May had been hoping to follow Henry upstairs, to have a wash to freshen up, before changing into a cotton frock. She felt hot and sticky in her travelling clothes, but she sat down obediently in a chair opposite Danny, as the others left the room.

‘How old are you now, Danny?’ she asked, for something to say.

‘Almost twenty-one. I’ve already asked Bea about you. I know you’re about the same age as Paddy. I’m sorry he never kept in touch with you, because he was really smitten at the time, you know. Am I right when I say I think it was the same for you?’

‘You’re just as nosy as you were when you were ten!’ She couldn’t help smiling. ‘We’ve all grown up.’

‘Has Pom still got freckles and is she just as fierce?’

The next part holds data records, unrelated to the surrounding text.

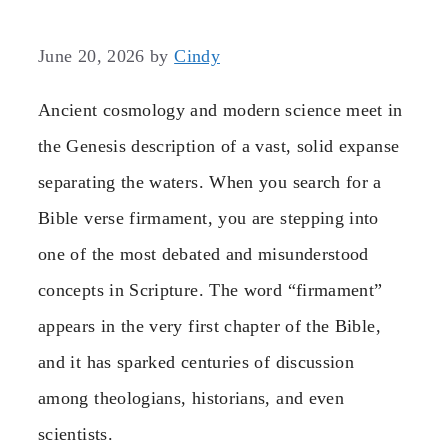
June 20, 2026
by
Cindy
Ancient cosmology and modern science meet in
the Genesis description of a vast, solid expanse
separating the waters. When you search for a
Bible verse firmament, you are stepping into
one of the most debated and misunderstood
concepts in Scripture. The word “firmament”
appears in the very first chapter of the Bible,
and it has sparked centuries of discussion
among theologians, historians, and even
scientists.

‘Yes, to both your questions. She’s very superior now, too, and I suppose you’d call her a bluestocking.’

‘I reckon I could soon get round her,’ Danny said confidently.

‘Danny, did things work out for your family as they hoped?’

‘Did they for you?’

‘Not exactly. I expect you already know from Bea, that I’m a shorthand typist, not a flamenco dancer – nor a Punch and Judy lady.’

‘Well, it was like that for us too. My parents lived in my
grandfather
’s house, Dad returned to his old school, Mum stayed at home and taught music there in her spare time, but she’s busier than ever now, looking after her granddaughter.…’ he broke off, then continued, ‘Paddy’s child. He married young, he was only my age when he started his own small joinery business. It wasn’t a good time; he went bust, like many others in the early thirties. His wife left him to struggle on, and she left the baby, Cluny, too. Paddy had no alternative but to go home with her.’

‘What does he do now?’

‘He works from our grandfather’s old workshop, repairing and restoring old furniture. He takes any job he’s offered; he’s making farm gates at the moment.’

‘But
you
became an actor – keeping up the family tradition; that must please your parents,’ May said, still trying to take in the news about Paddy.

‘Tea and cakes!’ Bea pushed a loaded trolley before her. She looked keenly at her friend’s flushed face and wondered what the two had talked about.

So did Henry, who came in the room behind her.

‘What d’you think of him?’ Bea asked, as she climbed into bed.

‘Danny, I presume? He’s grown up very nicely! Bea – you’re not – you know…?’ May floundered.

‘Lovers? Of course not, he’s far too young for me, but he’s good company and I suppose he reminds me of my cheeky young brother. Are you still pining with unrequited love for Denzil?’

‘I got over him years ago.’

‘I gather you and Danny’s brother were close when you were in West Wick?’

‘Perhaps – but that was even more years ago.’ She fingered the amber at her throat.

‘Did
he
give you that?’

‘Stop asking questions! But yes, he did. We were far too young for a serious commitment then. Goodnight, Bea, sleep well.’